Haaretz: Saudi Arabia's oil victory over Russians turns out to be Pyrrhic
The victory of Saudi Arabia over the Russians in the “price war” is likely to become a pyrrhic one, according to the oldest Israeli newspaper Haaretz.
Yes, Crown Prince Mohammed bin Salman finally forced Russia to achieve the reduction in production that he wanted - the Russians lost even more than originally planned.
But according to the results of all the manipulations, the prince got a market in which there is literally no place to store all the oil extracted. The new plan to stifle the American "shale" oil industry with low prices failed miserably - like the previous such attempt in 2014. At the same time, according to the results of the last war, prices did not return to their original prices - and the prince could at least learn from recent experience. But that did not happen.
Saudi Arabia itself can no longer engage in such games with the price of hydrocarbons. Yes, the kingdom has a low cost of oil production, but it also has large financial obligations - and even larger than it seems initially, as Prince Muhammad began implementing his Vision 2030 plan, aimed at diversification economics.
According to Fitch Ratings, the breakeven point for the kingdom, that is, the minimum price of oil that it needs, to cover costs this year will be $ 91 per barrel. But no one expects the price to come close to similar values in the near future.

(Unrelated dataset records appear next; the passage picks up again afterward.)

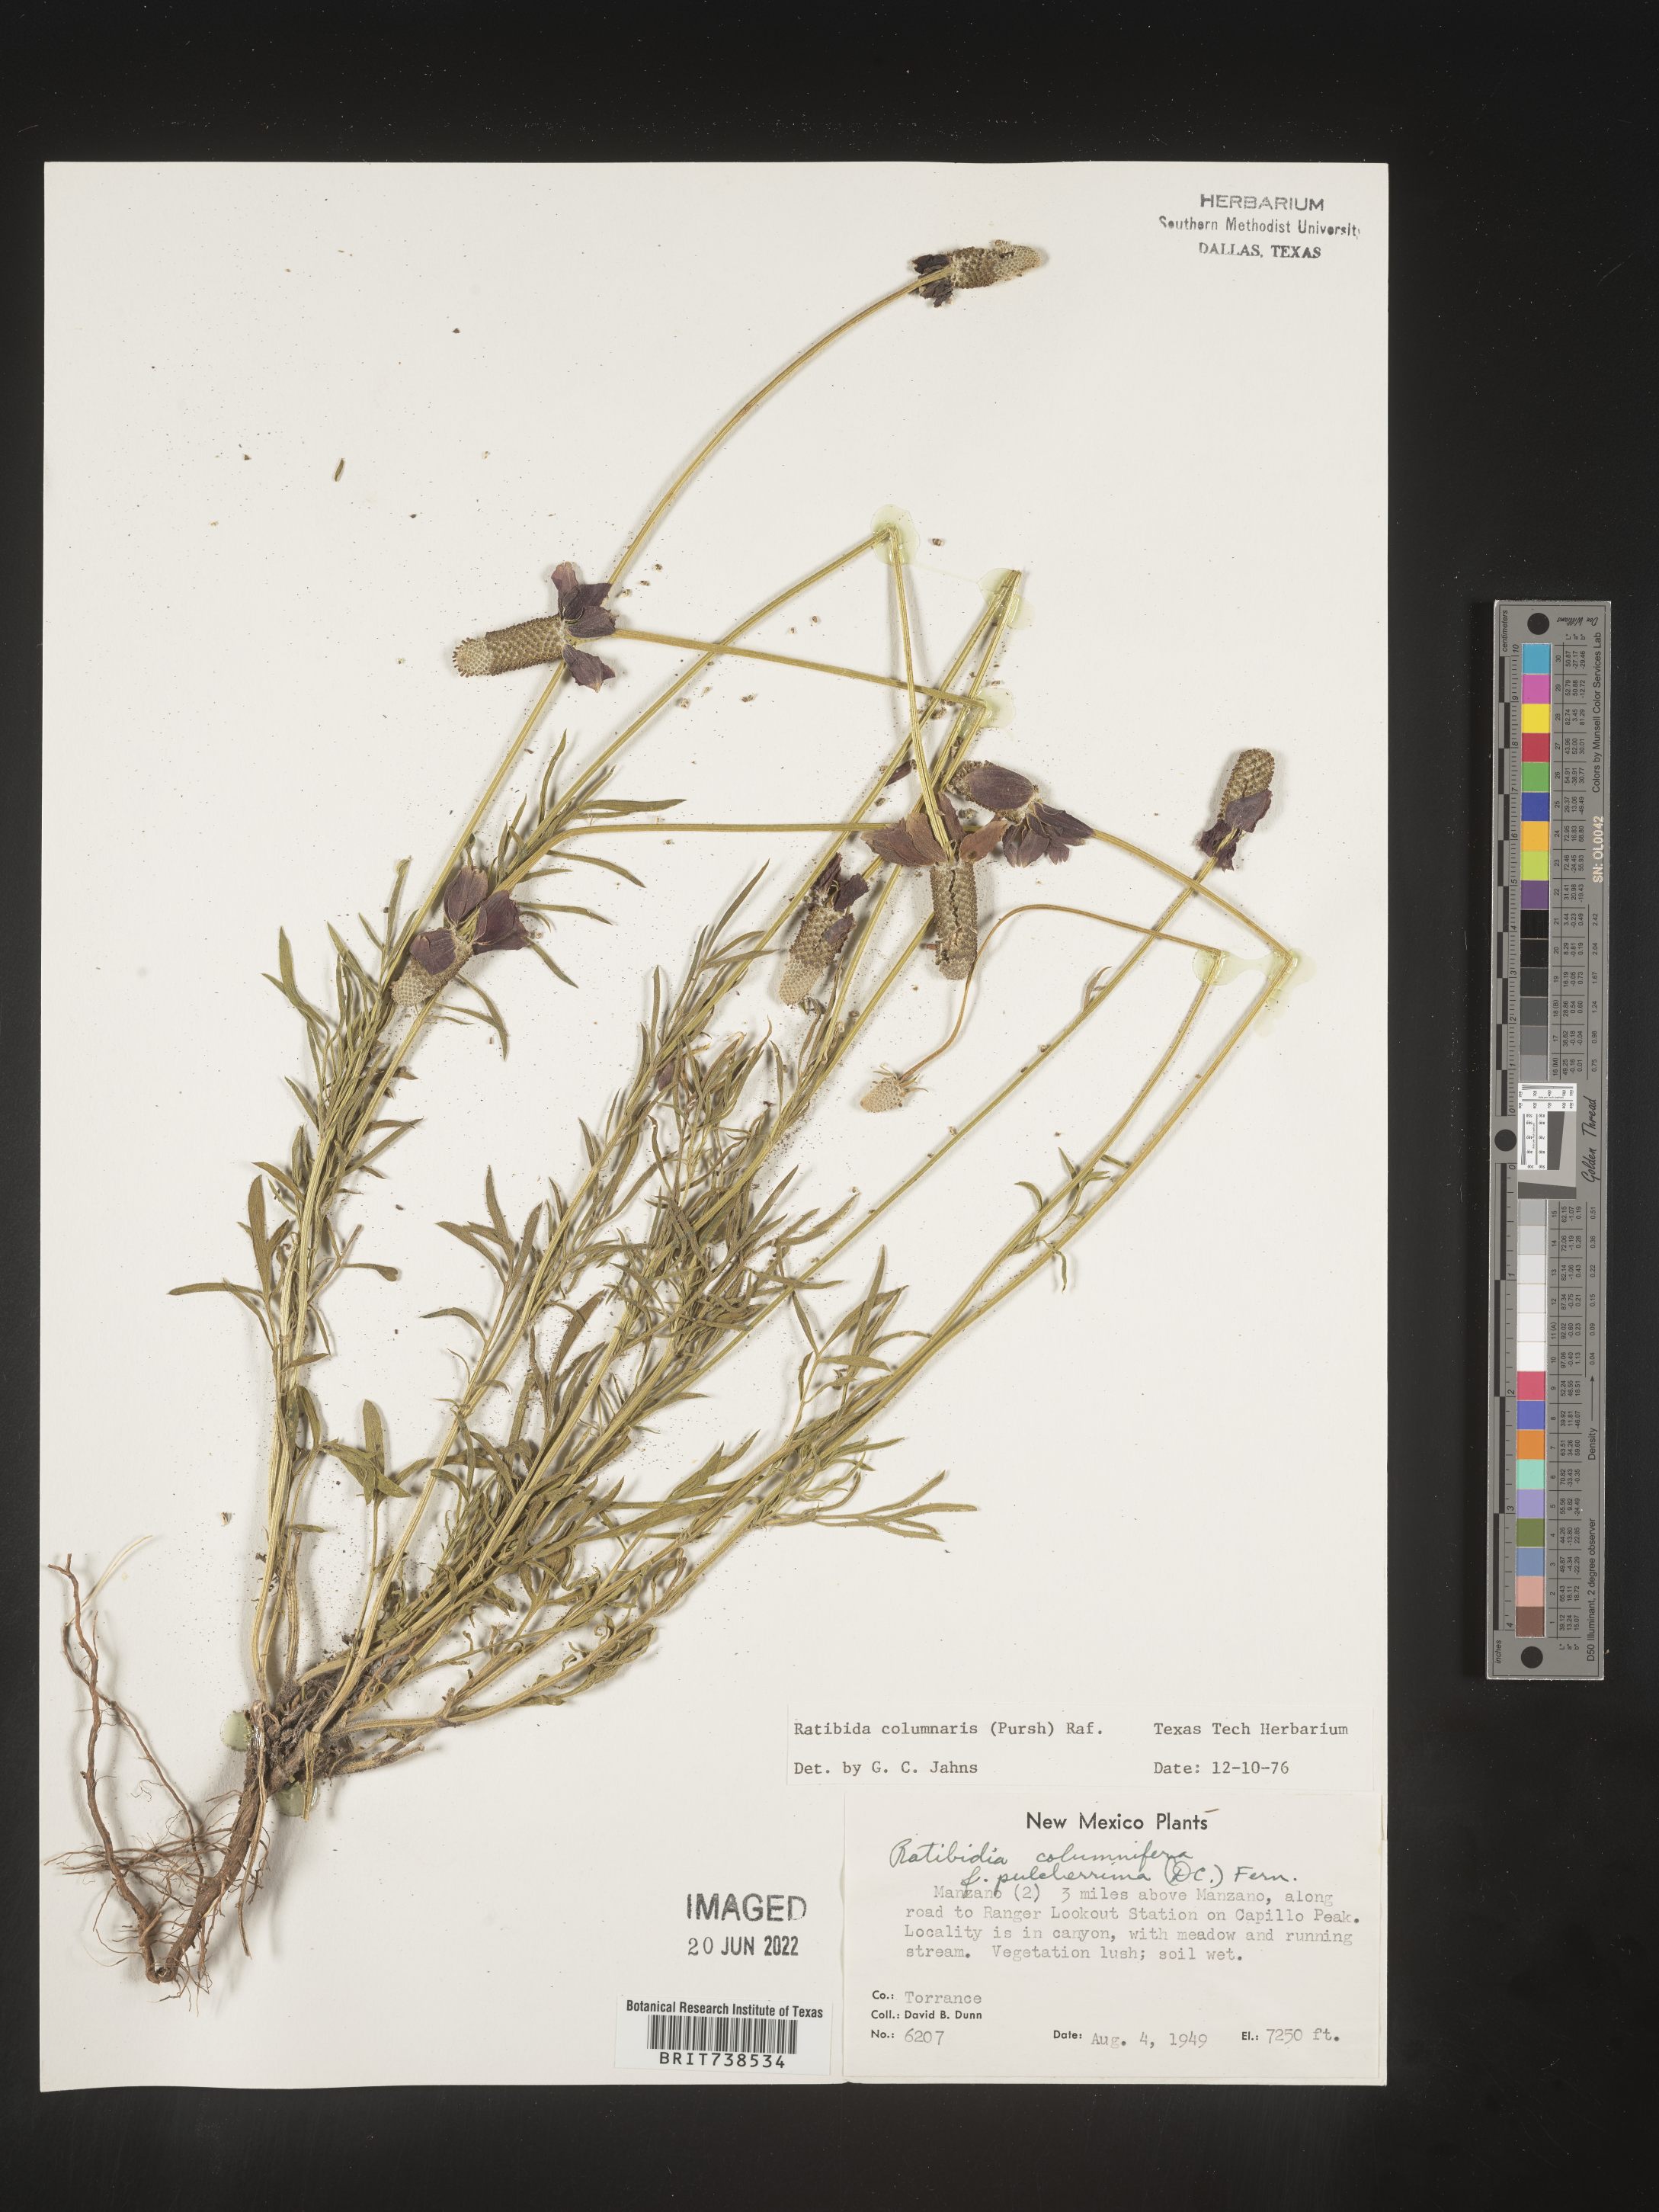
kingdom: Plantae
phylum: Tracheophyta
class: Magnoliopsida
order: Asterales
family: Asteraceae
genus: Ratibida
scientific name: Ratibida columnifera
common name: Prairie coneflower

Since 2014, Saudi reserves have declined from $ 740 to $ 500 billion. She cut subsidies to her citizens, who were accustomed to the seemingly limitless generosity of the state, and now began to borrow money abroad. A new round of budget cuts is just around the corner.
Saudi Arabia does not have the money to buy off social discontent, as it was in the past. All the means that are available will go to mitigate the impact of the economic impact of coronavirus.
Meanwhile, the Crown Prince’s plans to turn his country into a global center of technologies and tourism as part of the long-term vision of Vision 2030 is now virtually doomed to failure. The treasury of the kingdom is too scarce to undermine it with long-term injections into the cities of the future, and the foreign investments that the prince was counting on did not rush into the project even before the pandemic.
On almost any front - the war with Yemen, the campaign to isolate Qatar, the assassination of journalist Jamal Khashoggi, and now in the battle for black gold prices - Muhammad bin Salman has shown himself not too brilliantly, writes Haaretz.
The Vision 2030 project was the only thing that promised the country real strategic leadership. But other senior management errors now reset him.
According to the publication, the opinion is expressed that Saudi Arabia by 2030 will not be Silicon Valley and the Cote d'Azur of the Middle East, but just an oil producer fighting for its own survival.